### Source passage
----------
Coffee Space


Listen:

Archiving

Preview Image

Preview Image

Why?

Importance

The first thing that got me thinking about the importance of archiving data is the famous case of the missing Dr Who episodes, of which the BBC routinely deleted archived programs and deciced it wasn't worth archiving old Dr Who episodes anymore [1]. 97 epsiodes of the 253 episodes from the programs first siz year are gone.

The reason these things dissapeared was not due to lack of popularity, lack of archiving capability (VHS) or lack of want to archive. I believe the real reason these were lost is because nobody (at least of significance) ever took it upon themselves to do so. There was possibly some assumption that "it's okay, somebody else will surely have done it", where that simply wasn't true.

For me, there are things I really don't want to lose, such as certain Youtube channels, films, books and various other media. There are some things that I have come across in this life that would simply we a shame to lose, things that I think the future generations of the human race ought to have available to them.
----------
### Stored records
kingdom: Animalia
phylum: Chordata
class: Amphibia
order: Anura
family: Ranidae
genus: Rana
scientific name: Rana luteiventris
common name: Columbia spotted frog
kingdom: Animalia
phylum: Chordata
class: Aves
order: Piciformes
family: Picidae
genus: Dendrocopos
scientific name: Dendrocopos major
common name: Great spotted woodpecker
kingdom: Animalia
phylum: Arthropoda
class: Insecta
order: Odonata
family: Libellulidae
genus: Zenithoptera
----------
### Exercise set
- A) Reproduce the lines of the listing starting at the line containing "family: Picidae" and ending at the last line of the listing, both included, with each line unchanged.
- B) Pick up the piece on archiving right after its final sentence and continue writing it.

### Answer list
- A)
family: Picidae
genus: Dendrocopos
scientific name: Dendrocopos major
common name: Great spotted woodpecker
kingdom: Animalia
phylum: Arthropoda
class: Insecta
order: Odonata
family: Libellulidae
genus: Zenithoptera

- B)
Expectations

People have a certain expectation of archived material, listed below:

  • Material should be easily accessible
  • Material should be in good quality
  • Material should be archived in the various forms it was produced in

Of course, not all of this is possible, as will be discussed in the "Issues" section.

Issues

The following are the predicted issues with the project:

  • Archiving Size - How much can feasibly be archived?
  • Copy Right - A lot of the material may be copyrighted, meaning that it will be a number of years before it is lifted.
  • Future Proof - Given the length of time we will likely be storing this data for, we have to consider that the technology used to archive today may be obselete in the future.
  • Cost - This is clearly a long term investment, something that an investor would be unlikely to want to invest in as the pay off is long in the future. Funding will certainly be a problem as we will discuss later.
  • Searchable - The content must be easily searchable - if you can't find what you're looking for then it defeats the object of the archive.

With these issues taken into consideration, we will attempt to tackle them.

What?

Firstly, the restriction that will be made that only content that is no easily reproducable will be stored. A billion digits of Pi for example would not be considered a good use of archiving resources, whereas the works of Shakespear would be considered worthy of archive.

Text

By far the easiest format to compress, human written text compresses very well due to it's built in redundancy. We should try to encapsulate as much information in this form as possible to increase our ability to compress data.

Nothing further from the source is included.